Assignment
When the line containing "hombre en un estado de alerta incompatible" is found in the data below, copy it and each line after it through the line containing "silat dengan melakukan pukulan-pukulan, entah", exactly and with no others.

+++ Entries supplied

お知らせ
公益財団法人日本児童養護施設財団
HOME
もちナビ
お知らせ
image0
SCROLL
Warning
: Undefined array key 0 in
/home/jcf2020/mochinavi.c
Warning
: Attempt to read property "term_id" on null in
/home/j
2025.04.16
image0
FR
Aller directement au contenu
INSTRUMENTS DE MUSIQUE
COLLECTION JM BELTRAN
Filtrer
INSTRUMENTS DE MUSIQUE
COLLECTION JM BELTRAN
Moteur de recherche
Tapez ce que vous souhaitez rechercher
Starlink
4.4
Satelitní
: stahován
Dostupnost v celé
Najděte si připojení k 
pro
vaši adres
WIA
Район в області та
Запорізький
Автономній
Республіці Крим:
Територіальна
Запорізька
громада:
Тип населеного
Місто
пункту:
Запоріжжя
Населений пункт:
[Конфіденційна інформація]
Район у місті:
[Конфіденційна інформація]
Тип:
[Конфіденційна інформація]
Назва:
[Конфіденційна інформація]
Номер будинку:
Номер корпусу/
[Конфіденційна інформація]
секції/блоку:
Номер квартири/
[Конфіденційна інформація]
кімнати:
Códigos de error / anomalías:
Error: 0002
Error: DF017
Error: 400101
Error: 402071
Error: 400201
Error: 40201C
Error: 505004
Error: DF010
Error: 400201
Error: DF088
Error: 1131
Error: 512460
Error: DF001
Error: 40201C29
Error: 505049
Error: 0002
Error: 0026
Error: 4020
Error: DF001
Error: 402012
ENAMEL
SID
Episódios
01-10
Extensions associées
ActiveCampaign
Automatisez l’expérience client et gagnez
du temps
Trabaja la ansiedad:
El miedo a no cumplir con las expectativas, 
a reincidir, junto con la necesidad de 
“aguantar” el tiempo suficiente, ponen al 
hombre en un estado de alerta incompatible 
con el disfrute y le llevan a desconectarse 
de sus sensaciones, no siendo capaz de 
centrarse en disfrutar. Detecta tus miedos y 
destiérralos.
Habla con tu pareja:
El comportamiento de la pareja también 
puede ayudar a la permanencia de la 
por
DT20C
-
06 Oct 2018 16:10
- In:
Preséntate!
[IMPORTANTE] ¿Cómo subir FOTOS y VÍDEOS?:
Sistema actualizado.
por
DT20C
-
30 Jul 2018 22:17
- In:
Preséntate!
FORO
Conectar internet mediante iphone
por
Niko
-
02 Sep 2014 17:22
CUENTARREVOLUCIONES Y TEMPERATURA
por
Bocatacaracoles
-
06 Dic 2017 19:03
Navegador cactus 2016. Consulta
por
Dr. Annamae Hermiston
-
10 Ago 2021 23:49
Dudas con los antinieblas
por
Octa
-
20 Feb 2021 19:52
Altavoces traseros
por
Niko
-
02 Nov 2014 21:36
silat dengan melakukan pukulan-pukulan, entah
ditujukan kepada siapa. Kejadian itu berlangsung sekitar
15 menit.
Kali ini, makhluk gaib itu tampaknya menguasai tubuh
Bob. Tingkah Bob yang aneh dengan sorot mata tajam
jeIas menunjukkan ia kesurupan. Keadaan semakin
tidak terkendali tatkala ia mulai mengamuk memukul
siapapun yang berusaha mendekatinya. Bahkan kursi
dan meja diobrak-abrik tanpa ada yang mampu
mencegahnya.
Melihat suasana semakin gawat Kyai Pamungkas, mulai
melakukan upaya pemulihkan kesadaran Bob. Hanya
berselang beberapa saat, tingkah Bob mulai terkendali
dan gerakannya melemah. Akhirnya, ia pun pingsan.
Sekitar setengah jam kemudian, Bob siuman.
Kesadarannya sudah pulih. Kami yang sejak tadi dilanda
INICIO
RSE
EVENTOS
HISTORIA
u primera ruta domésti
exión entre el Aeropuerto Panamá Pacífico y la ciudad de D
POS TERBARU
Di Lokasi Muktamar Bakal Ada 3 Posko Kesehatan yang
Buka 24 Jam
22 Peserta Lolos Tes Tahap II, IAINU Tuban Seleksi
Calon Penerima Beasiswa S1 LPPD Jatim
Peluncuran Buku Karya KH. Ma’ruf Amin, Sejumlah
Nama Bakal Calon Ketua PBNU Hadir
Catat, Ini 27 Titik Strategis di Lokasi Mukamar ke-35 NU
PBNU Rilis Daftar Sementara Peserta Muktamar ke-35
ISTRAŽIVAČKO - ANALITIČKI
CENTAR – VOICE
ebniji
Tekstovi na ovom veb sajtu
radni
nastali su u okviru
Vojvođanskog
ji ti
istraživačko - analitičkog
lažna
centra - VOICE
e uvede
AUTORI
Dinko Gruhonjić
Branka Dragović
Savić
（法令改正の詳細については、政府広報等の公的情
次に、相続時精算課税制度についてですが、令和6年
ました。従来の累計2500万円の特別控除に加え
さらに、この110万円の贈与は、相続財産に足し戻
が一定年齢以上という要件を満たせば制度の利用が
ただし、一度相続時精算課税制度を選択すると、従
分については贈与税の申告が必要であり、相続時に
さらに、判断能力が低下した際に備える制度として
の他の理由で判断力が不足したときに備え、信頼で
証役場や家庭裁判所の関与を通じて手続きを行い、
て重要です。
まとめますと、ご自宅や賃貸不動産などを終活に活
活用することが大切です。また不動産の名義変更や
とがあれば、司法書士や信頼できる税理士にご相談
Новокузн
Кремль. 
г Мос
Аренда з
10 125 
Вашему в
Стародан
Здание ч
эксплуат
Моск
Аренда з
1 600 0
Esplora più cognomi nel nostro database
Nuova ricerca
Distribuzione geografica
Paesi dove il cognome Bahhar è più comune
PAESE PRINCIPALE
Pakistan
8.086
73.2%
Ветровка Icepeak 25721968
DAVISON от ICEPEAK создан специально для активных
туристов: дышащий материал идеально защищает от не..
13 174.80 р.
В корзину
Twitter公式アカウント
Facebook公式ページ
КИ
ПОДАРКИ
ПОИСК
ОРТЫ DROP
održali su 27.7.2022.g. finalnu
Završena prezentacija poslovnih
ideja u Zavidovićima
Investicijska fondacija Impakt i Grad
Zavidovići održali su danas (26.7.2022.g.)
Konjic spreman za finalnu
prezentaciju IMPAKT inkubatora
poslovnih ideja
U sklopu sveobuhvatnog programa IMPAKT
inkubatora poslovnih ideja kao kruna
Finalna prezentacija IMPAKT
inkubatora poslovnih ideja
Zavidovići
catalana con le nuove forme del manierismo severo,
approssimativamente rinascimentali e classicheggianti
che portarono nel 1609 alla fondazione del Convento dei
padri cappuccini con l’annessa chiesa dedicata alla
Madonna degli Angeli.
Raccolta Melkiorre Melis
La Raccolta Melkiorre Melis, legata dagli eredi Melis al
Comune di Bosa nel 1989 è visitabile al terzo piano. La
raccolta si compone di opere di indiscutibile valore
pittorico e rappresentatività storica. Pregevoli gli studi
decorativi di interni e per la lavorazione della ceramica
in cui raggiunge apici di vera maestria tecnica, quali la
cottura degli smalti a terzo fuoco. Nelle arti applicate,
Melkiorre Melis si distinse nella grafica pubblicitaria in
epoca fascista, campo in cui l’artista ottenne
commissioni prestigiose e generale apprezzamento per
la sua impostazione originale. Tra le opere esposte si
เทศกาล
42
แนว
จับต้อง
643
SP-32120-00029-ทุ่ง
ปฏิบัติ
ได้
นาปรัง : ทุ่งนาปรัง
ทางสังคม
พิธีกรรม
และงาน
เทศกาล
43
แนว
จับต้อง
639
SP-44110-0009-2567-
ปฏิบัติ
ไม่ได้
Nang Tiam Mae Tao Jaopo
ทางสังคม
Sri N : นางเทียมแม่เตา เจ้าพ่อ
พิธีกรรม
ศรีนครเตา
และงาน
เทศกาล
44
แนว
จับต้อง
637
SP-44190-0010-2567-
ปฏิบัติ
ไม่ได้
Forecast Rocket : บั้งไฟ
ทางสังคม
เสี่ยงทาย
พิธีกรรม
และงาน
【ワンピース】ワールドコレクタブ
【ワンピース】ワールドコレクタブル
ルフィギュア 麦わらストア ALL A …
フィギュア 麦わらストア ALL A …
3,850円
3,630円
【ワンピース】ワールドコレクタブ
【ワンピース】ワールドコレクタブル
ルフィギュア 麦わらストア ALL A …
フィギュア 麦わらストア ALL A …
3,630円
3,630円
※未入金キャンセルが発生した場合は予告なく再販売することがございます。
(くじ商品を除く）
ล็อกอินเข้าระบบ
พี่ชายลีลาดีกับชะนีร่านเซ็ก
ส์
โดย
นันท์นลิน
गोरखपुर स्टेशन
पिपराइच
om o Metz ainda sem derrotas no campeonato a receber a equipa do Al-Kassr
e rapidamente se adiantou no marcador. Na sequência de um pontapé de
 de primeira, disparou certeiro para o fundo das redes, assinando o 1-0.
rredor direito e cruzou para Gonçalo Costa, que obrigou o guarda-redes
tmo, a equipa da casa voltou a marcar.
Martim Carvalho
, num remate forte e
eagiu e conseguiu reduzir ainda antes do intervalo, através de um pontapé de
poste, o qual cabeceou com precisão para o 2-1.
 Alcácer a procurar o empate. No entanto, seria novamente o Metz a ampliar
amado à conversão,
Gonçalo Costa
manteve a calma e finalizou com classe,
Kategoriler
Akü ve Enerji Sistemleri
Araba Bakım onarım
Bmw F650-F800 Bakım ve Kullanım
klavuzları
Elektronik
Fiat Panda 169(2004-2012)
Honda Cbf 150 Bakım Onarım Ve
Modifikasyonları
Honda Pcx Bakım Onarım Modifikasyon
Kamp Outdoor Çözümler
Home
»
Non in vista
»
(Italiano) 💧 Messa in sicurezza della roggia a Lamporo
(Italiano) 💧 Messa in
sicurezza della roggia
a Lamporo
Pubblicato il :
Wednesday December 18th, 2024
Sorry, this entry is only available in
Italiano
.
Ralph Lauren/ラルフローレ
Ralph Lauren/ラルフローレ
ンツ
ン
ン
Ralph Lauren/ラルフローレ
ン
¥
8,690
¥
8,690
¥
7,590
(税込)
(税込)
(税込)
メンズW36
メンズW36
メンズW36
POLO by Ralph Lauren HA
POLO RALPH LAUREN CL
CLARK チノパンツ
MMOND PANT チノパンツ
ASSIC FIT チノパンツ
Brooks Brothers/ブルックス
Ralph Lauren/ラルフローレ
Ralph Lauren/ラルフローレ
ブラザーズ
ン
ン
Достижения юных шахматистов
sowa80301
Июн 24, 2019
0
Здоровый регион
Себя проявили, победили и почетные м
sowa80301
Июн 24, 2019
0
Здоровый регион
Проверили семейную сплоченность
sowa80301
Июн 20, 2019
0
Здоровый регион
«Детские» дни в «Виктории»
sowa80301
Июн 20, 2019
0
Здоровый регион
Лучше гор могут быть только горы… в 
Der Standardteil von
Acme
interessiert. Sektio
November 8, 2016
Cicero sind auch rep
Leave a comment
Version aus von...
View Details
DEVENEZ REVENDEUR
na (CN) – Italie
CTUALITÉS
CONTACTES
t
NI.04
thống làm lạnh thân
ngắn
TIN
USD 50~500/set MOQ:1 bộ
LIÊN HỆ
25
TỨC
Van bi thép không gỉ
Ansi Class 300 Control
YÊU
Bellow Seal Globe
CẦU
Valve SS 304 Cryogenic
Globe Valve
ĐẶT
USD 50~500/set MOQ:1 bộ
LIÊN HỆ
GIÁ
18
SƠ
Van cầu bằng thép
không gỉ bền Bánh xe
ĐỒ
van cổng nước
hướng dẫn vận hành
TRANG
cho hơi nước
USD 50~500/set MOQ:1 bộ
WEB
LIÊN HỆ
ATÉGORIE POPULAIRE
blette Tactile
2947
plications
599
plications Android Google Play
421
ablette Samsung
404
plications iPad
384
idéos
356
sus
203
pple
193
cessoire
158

++++++

Your response
hombre en un estado de alerta incompatible 
con el disfrute y le llevan a desconectarse 
de sus sensaciones, no siendo capaz de 
centrarse en disfrutar. Detecta tus miedos y 
destiérralos.
Habla con tu pareja:
El comportamiento de la pareja también 
puede ayudar a la permanencia de la 
por
DT20C
-
06 Oct 2018 16:10
- In:
Preséntate!
[IMPORTANTE] ¿Cómo subir FOTOS y VÍDEOS?:
Sistema actualizado.
por
DT20C
-
30 Jul 2018 22:17
- In:
Preséntate!
FORO
Conectar internet mediante iphone
por
Niko
-
02 Sep 2014 17:22
CUENTARREVOLUCIONES Y TEMPERATURA
por
Bocatacaracoles
-
06 Dic 2017 19:03
Navegador cactus 2016. Consulta
por
Dr. Annamae Hermiston
-
10 Ago 2021 23:49
Dudas con los antinieblas
por
Octa
-
20 Feb 2021 19:52
Altavoces traseros
por
Niko
-
02 Nov 2014 21:36
silat dengan melakukan pukulan-pukulan, entah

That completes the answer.